Effect of Bi2O3 content on characteristics of Bi2O3–GDC systems for direct methane oxidation

Ceramic systems of Bi2O3 and gadolinia-doped ceria (GDC) solid mixture were prepared as catalysts for direct methane oxidation. These systems were characterized by temperature-programmed reduction using hydrogen and carbon monoxide, temperature-programmed reaction of methane, fixed-temperature direct methane oxidation, and X-ray diffraction analysis. Adding Bi2O3 to GDC promotes both hydrogen and CO oxidation activities, because of the presence of surface Bi2O3 and the high content of mobile oxygen in Bi2O3. The reactivity of CO with surface lattice oxygen is enhanced to a higher extent than that of H2, and this enhanced extent shows a maximum in Bi2O3 content.
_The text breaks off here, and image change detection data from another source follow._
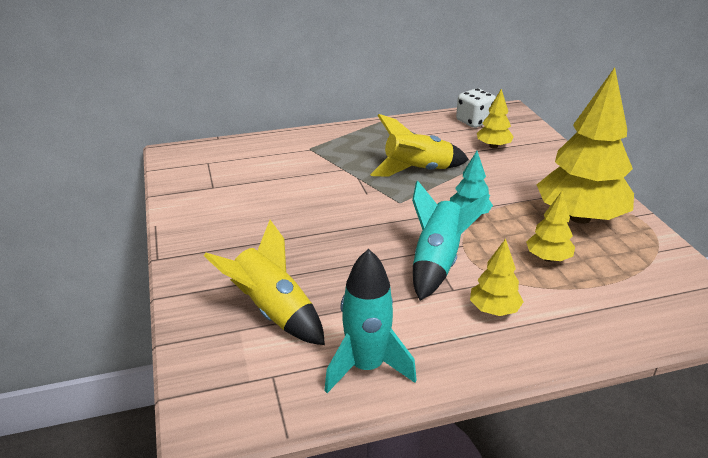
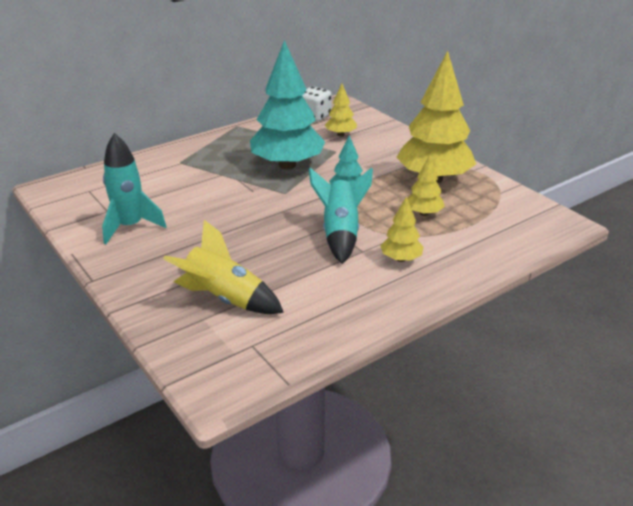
camera: 20 degrees left, 0 degrees up
turquoise rocket [324,249,417,393] -> turquoise rocket moved to [102,133,167,244]
yellow rocket [370,114,469,177] -> turquoise tree [250,40,325,169]

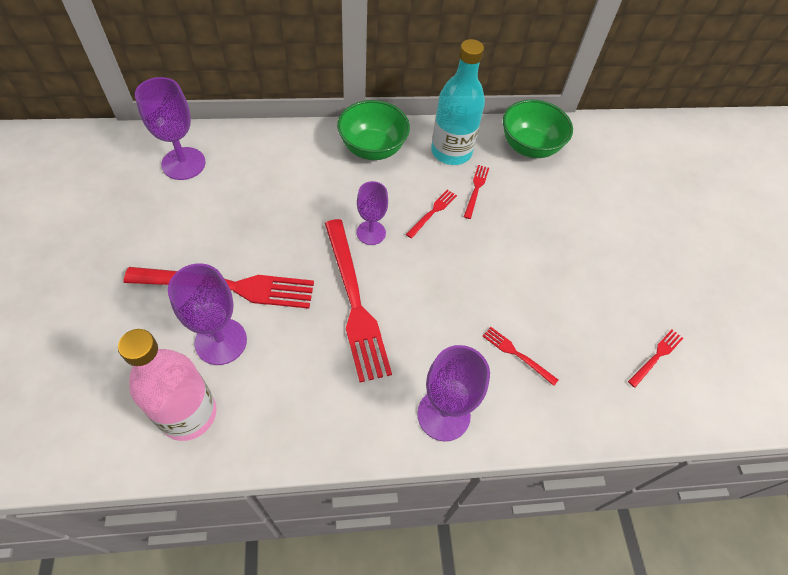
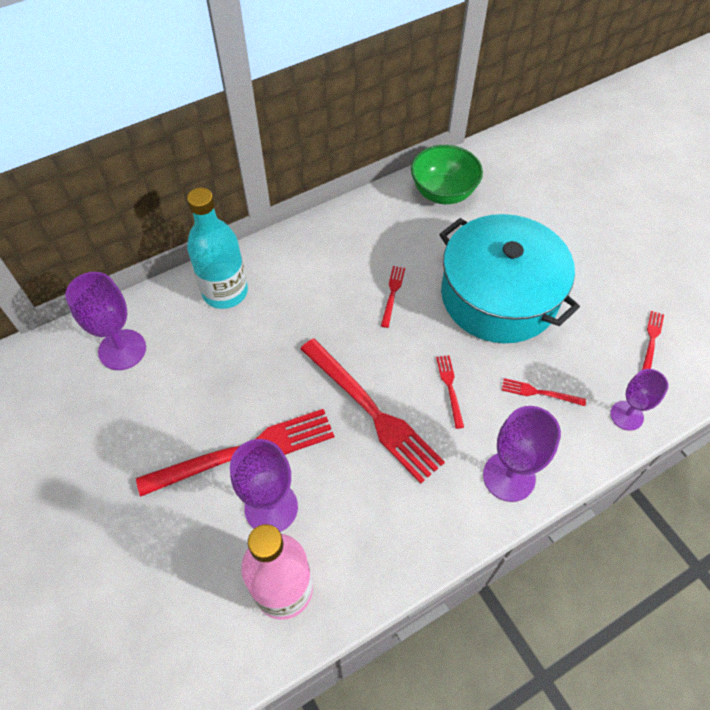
camera: 20 degrees left, 0 degrees up
green bowl [337,100,410,160] -> none
purple goblet [357,181,388,245] -> purple goblet moved to [610,369,669,431]
turquoise bottle [431,39,485,165] -> turquoise bottle moved to [187,188,248,309]
red fork [464,165,489,219] -> red fork moved to [436,355,464,429]
none -> turquoise pot [439,214,580,343]

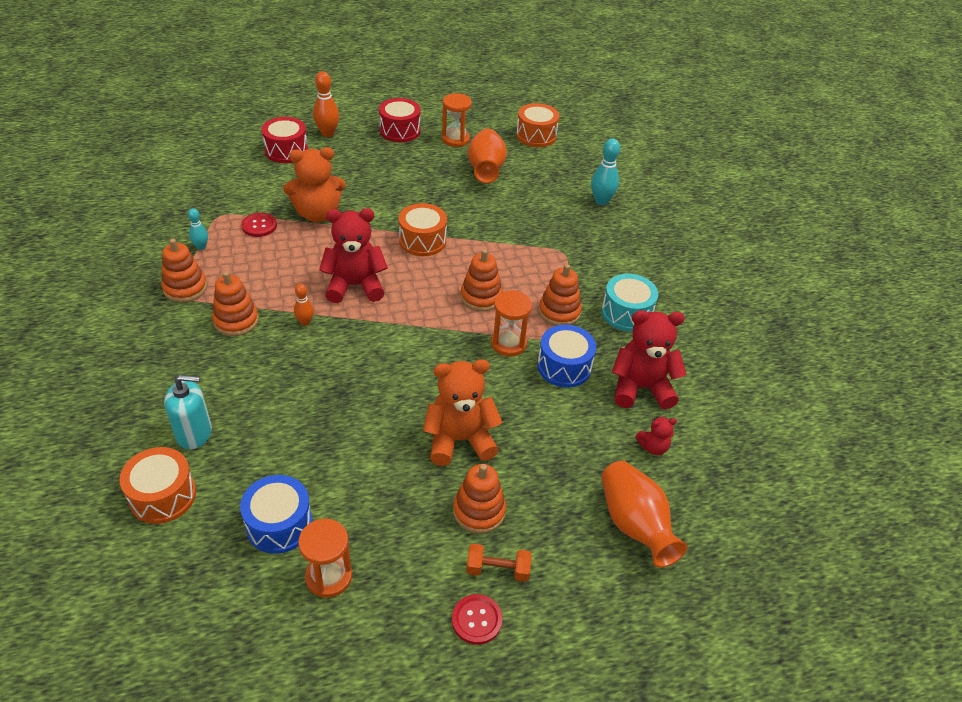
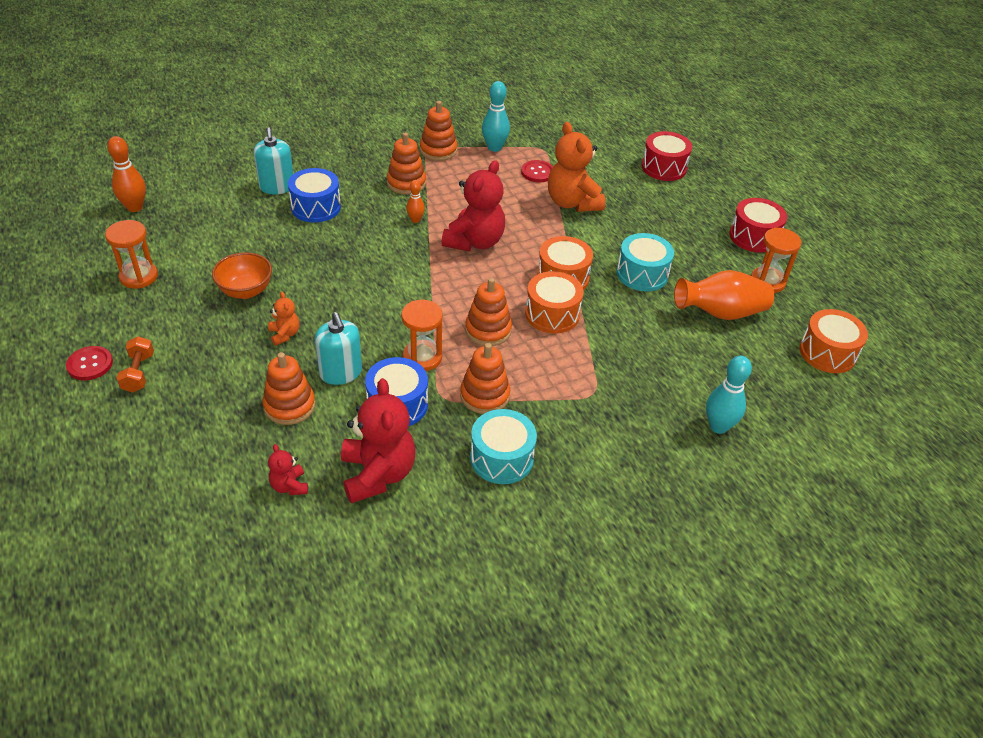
camera: 80 degrees right, 0 degrees up
orange drum [119,447,196,524] -> orange drum moved to [525,271,584,334]
turquoise bowling pin [188,208,208,250] -> turquoise bowling pin [482,81,510,152], size x1.68
blue drum [240,475,312,554] -> blue drum moved to [288,168,341,223]
orange bowling pin [313,71,339,137] -> orange bowling pin moved to [107,136,146,212]
red teddy bear [319,208,388,303] -> red teddy bear turned 45 degrees clockwise [441,160,505,251]
orange teddy bear [423,359,502,466] -> orange teddy bear [268,292,300,346], size x0.48
orange stacking toy [453,464,506,534] -> orange stacking toy moved to [262,352,316,425]
orange vase [601,461,687,567] -> none
none -> orange bowl [212,252,272,299]
none -> turquoise soap dispenser [315,312,362,385]
none -> turquoise drum [616,233,674,292]

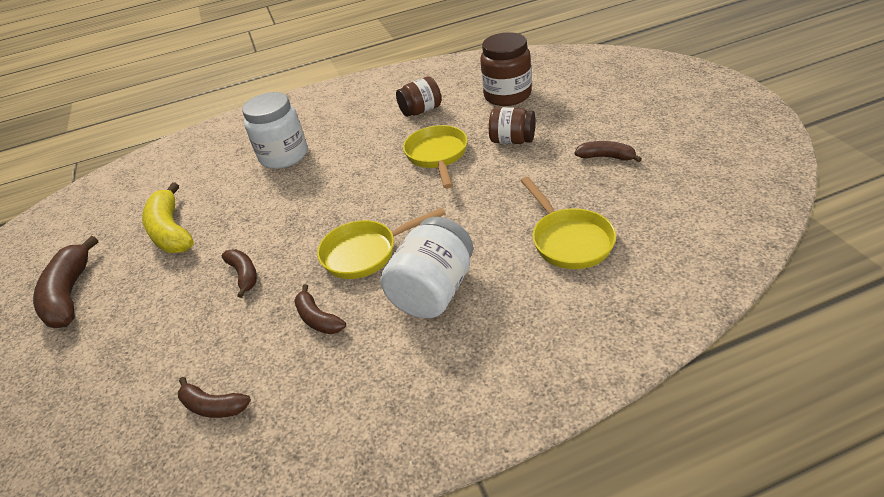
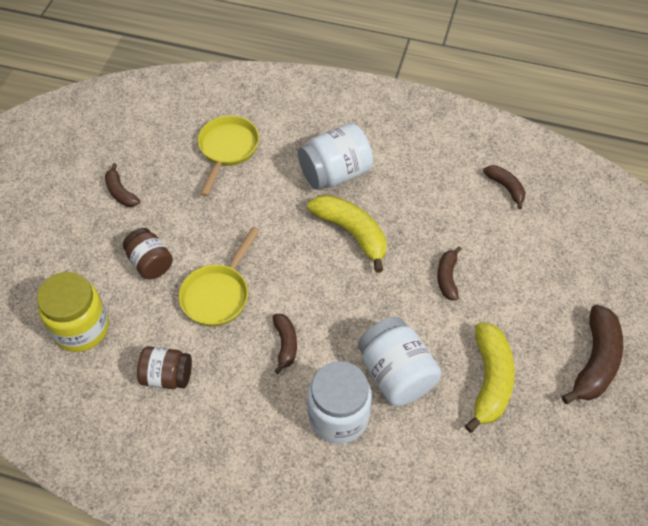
camera: 150 degrees left, 15 degrees up
brown banana [294,284,346,334] -> brown banana moved to [273,314,297,374]
yellow pan [317,208,446,279] -> yellow banana [308,195,386,273]
brown jar [480,32,532,106] -> yellow jar [37,272,109,352]
none -> white jar [358,317,441,406]

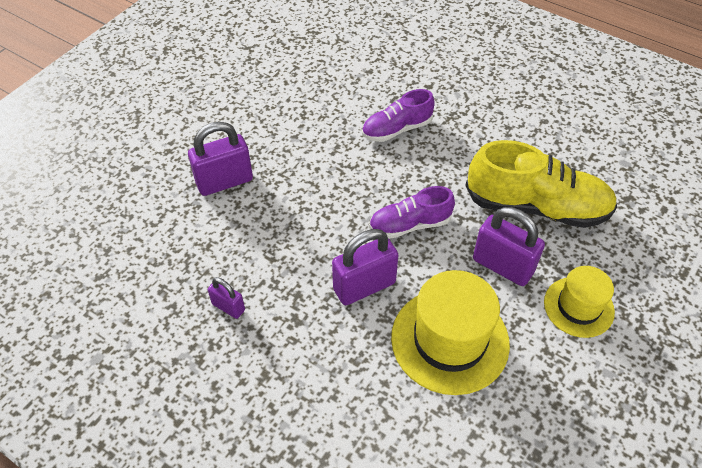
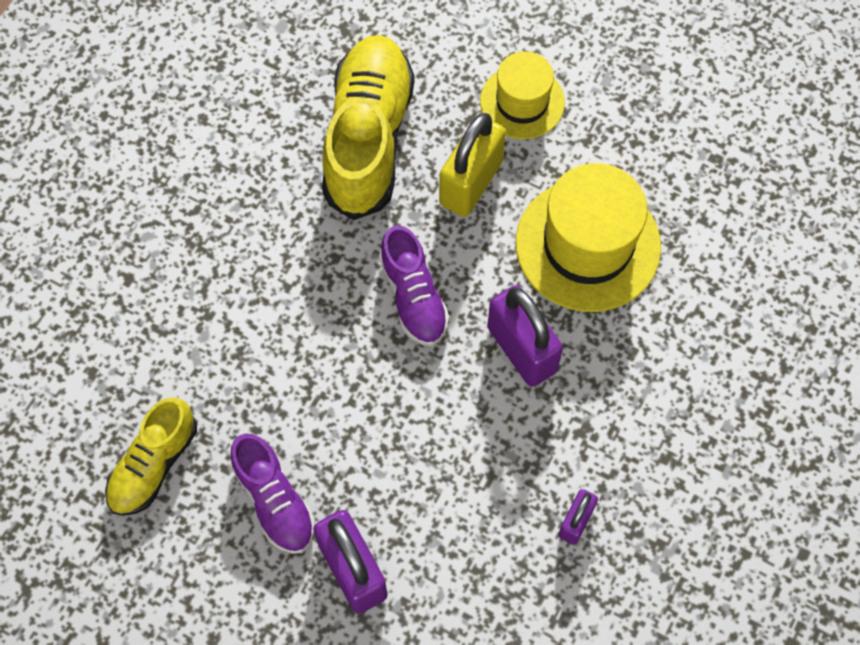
camera: 95 degrees left, 15 degrees up
purple shoe [362,89,435,142] -> purple shoe moved to [230,433,315,554]
purple padlock [473,207,545,286] -> yellow padlock [439,113,506,217]
none -> yellow shoe [105,398,197,516]

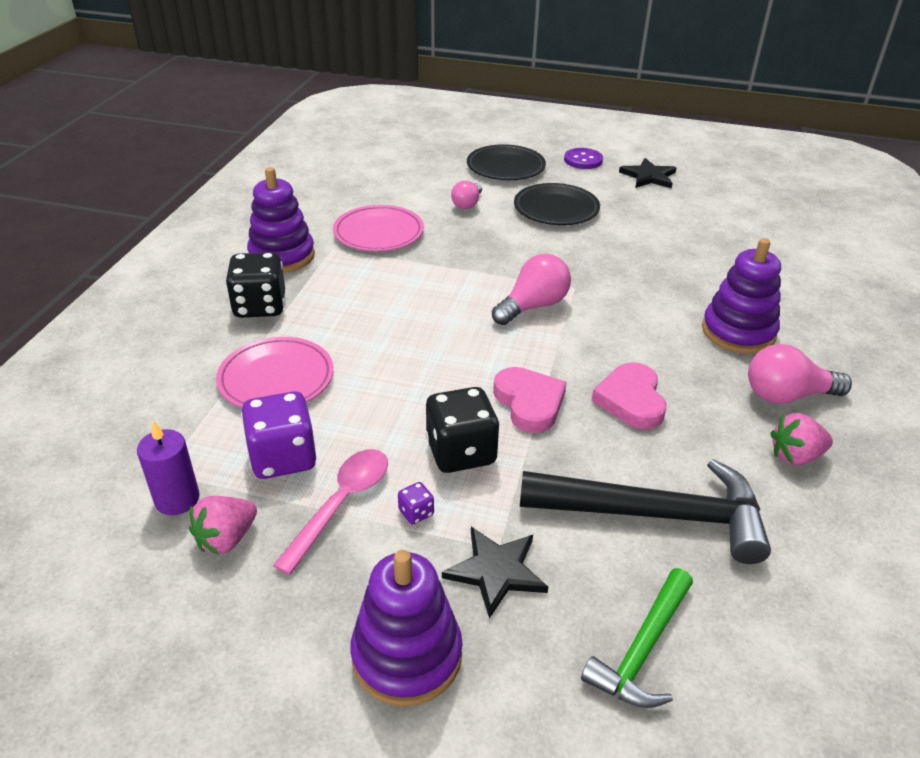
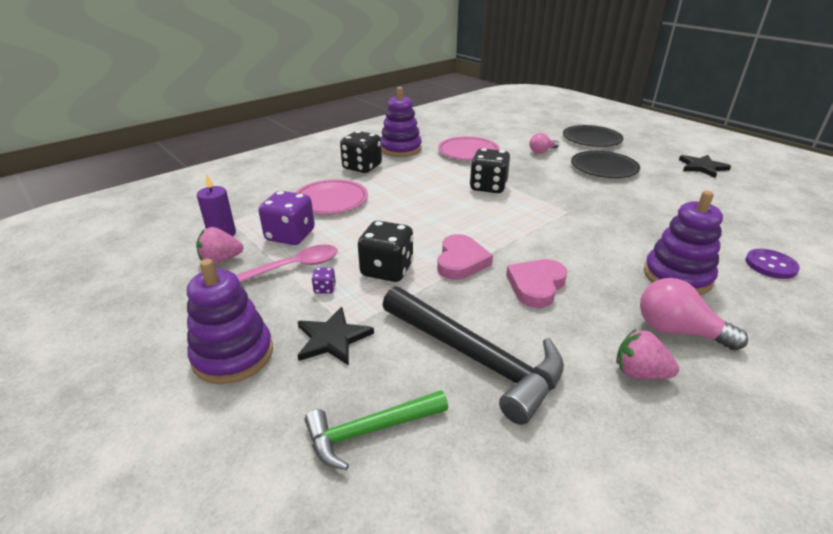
camera: 35 degrees right, 5 degrees down
pink light bulb [492,254,571,325] -> none
purple button [564,148,603,169] -> purple button moved to [745,249,800,279]
none -> black dice [470,148,511,193]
Such a maximum also exists for the catalytic activity of direct methane oxidation. A synergistic effect occurs due to a combination of the high methane reactivity of GDC and the high content of mobile oxygen in Bi2O3. The CO2 selectivity of direct methane oxidation can be modulated by varying the Bi2O3 content. The mixing of Bi2O3 with GDC also increases the self-de-coking capability of the catalyst during direct methane oxidation, which stabilizes the activity.